Investigation in the instant case leads to the conclusion that under our statutes an injury as otherwise defined in the statute may be caused by an accident or in its initial stage may itself be an accident, and in the one case as well as in the other, be compensable if resulting in disability. As said in C.J.S. “The term [accident] is often used to denote any unintended and unexpected' loss or hurt apart from its cause, and if the cause is not *427 known the loss or hurt itself would be called an accident.” (Italics ours.) 1 C. J.S., Accident, p. 432; Northern Texas Traction Co. v. Crouch, Tex.Civ.App., 202 S.W. 781. In Maryland Cas. Co. v. Rogers, supra, the court quotes approvingly from Carroll v.
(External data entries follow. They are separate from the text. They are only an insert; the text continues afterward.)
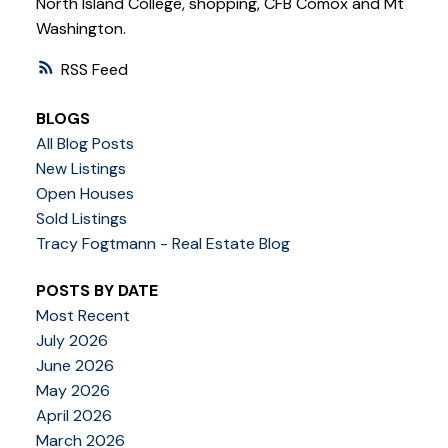
North Island College, shopping, CFB Comox and Mt
Washington.
RSS
BLOGS
All Blog Posts
New Listings
Open Houses
Sold Listings
Tracy Fogtmann - Real Estate Blog
POSTS BY DATE
Most Recent
July 2026
June 2026
May 2026
April 2026
March 2026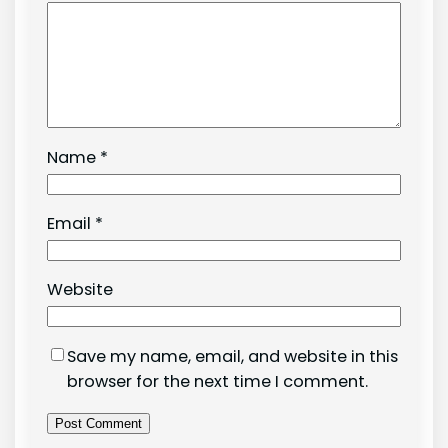
Name
*
Email
*
Website
Save my name, email, and website in this
browser for the next time I comment.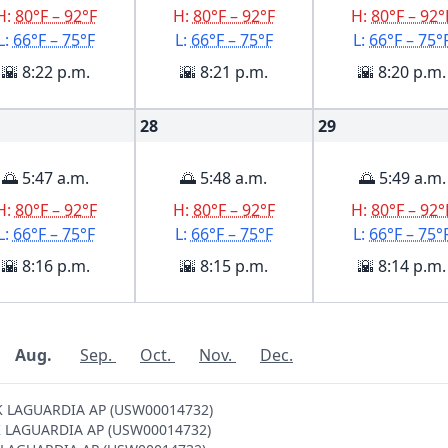
H:
80°F – 92°F
H:
80°F – 92°F
H:
80°F – 92°
L:
66°F – 75°F
L:
66°F – 75°F
L:
66°F – 75°
🌇 8:22 p.m.
🌇 8:21 p.m.
🌇 8:20 p.m.
28
29
🌅 5:47 a.m.
🌅 5:48 a.m.
🌅 5:49 a.m.
H:
80°F – 92°F
H:
80°F – 92°F
H:
80°F – 92°
L:
66°F – 75°F
L:
66°F – 75°F
L:
66°F – 75°
🌇 8:16 p.m.
🌇 8:15 p.m.
🌇 8:14 p.m.
Aug.
Sep.
Oct.
Nov.
Dec.
RK LAGUARDIA AP (USW00014732)
ORK LAGUARDIA AP (USW00014732)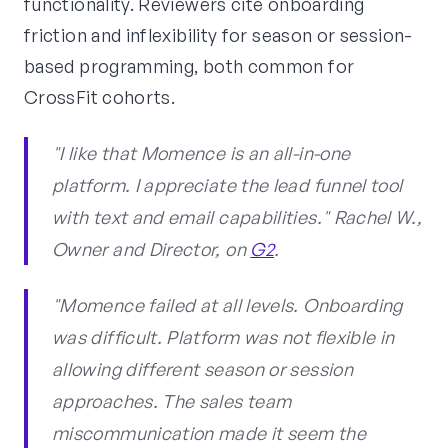
functionality. Reviewers cite onboarding
friction and inflexibility for season or session-
based programming, both common for
CrossFit cohorts.
"I like that Momence is an all-in-one
platform. I appreciate the lead funnel tool
with text and email capabilities." Rachel W.,
Owner and Director, on
G2
.
"Momence failed at all levels. Onboarding
was difficult. Platform was not flexible in
allowing different season or session
approaches. The sales team
miscommunication made it seem the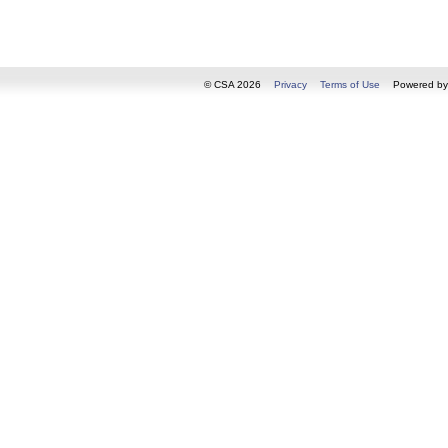
© CSA 2026
Privacy
Terms of Use
Powered b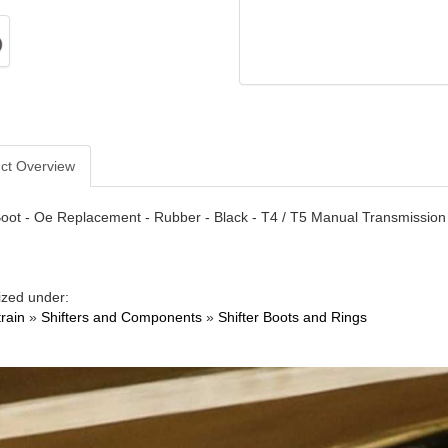
ct Overview
Boot - Oe Replacement - Rubber - Black - T4 / T5 Manual Transmission
ized under:
train
»
Shifters and Components
»
Shifter Boots and Rings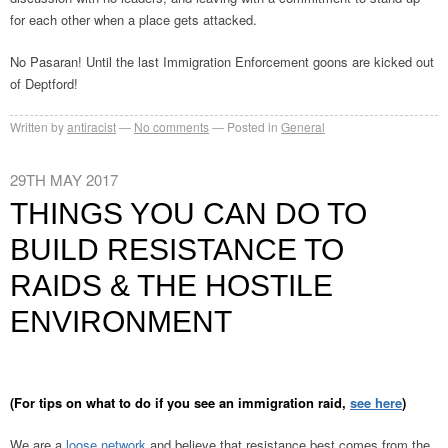
for each other when a place gets attacked.
No Pasaran! Until the last Immigration Enforcement goons are kicked out
of Deptford!
Written by
antiracist
No comments
Posted in
General
29TH MAY 2017
THINGS YOU CAN DO TO
BUILD RESISTANCE TO
RAIDS & THE HOSTILE
ENVIRONMENT
(For tips on what to do if you see an immigration raid,
see here
)
We are a
loose network
and believe that resistance best comes from the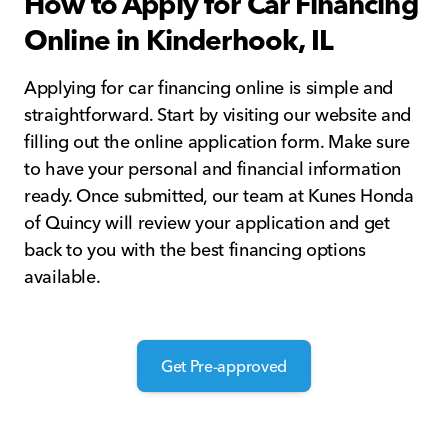
How to Apply for Car Financing
Online in Kinderhook, IL
Applying for car financing online is simple and
straightforward. Start by visiting our website and
filling out the online application form. Make sure
to have your personal and financial information
ready. Once submitted, our team at Kunes Honda
of Quincy will review your application and get
back to you with the best financing options
available.
Get Pre-approved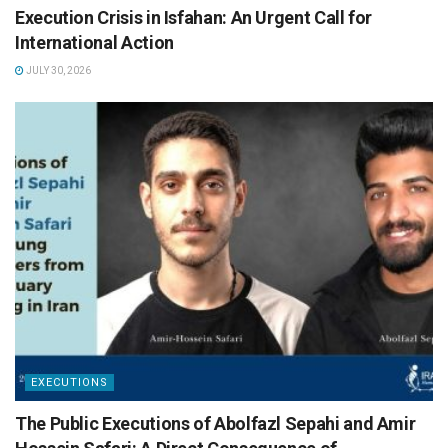
Execution Crisis in Isfahan: An Urgent Call for
International Action
JULY 30, 2026
EXECUTIONS
The Public Executions of Abolfazl Sepahi and Amir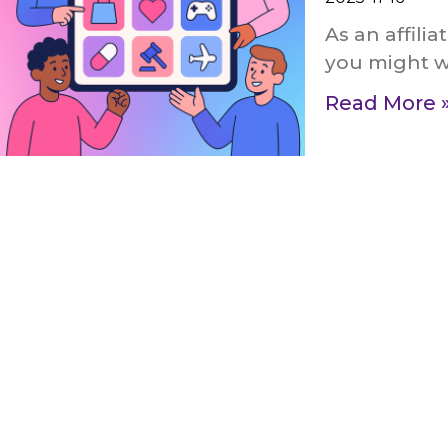
As an affili
you might wo
Read More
Industrial Commission, 69 Colo. 473, 195 P. 1097, 1098, 19 A.L.R. 107, as follows: “By the term ‘injury’ is meant, not only an injury the means or cause of which is an accident, but also an injury which is itself an accident.”

See, also, International Travelers’ Ass’n v. Francis, 119 Tex. 1, 23 S.W.2d 282; Bryant v. Continental Cas. Co., 107 Tex. 582, 589, 182 S.W. 673, L.R.A.1916E, 945, Ann.Cas.1918A, 517.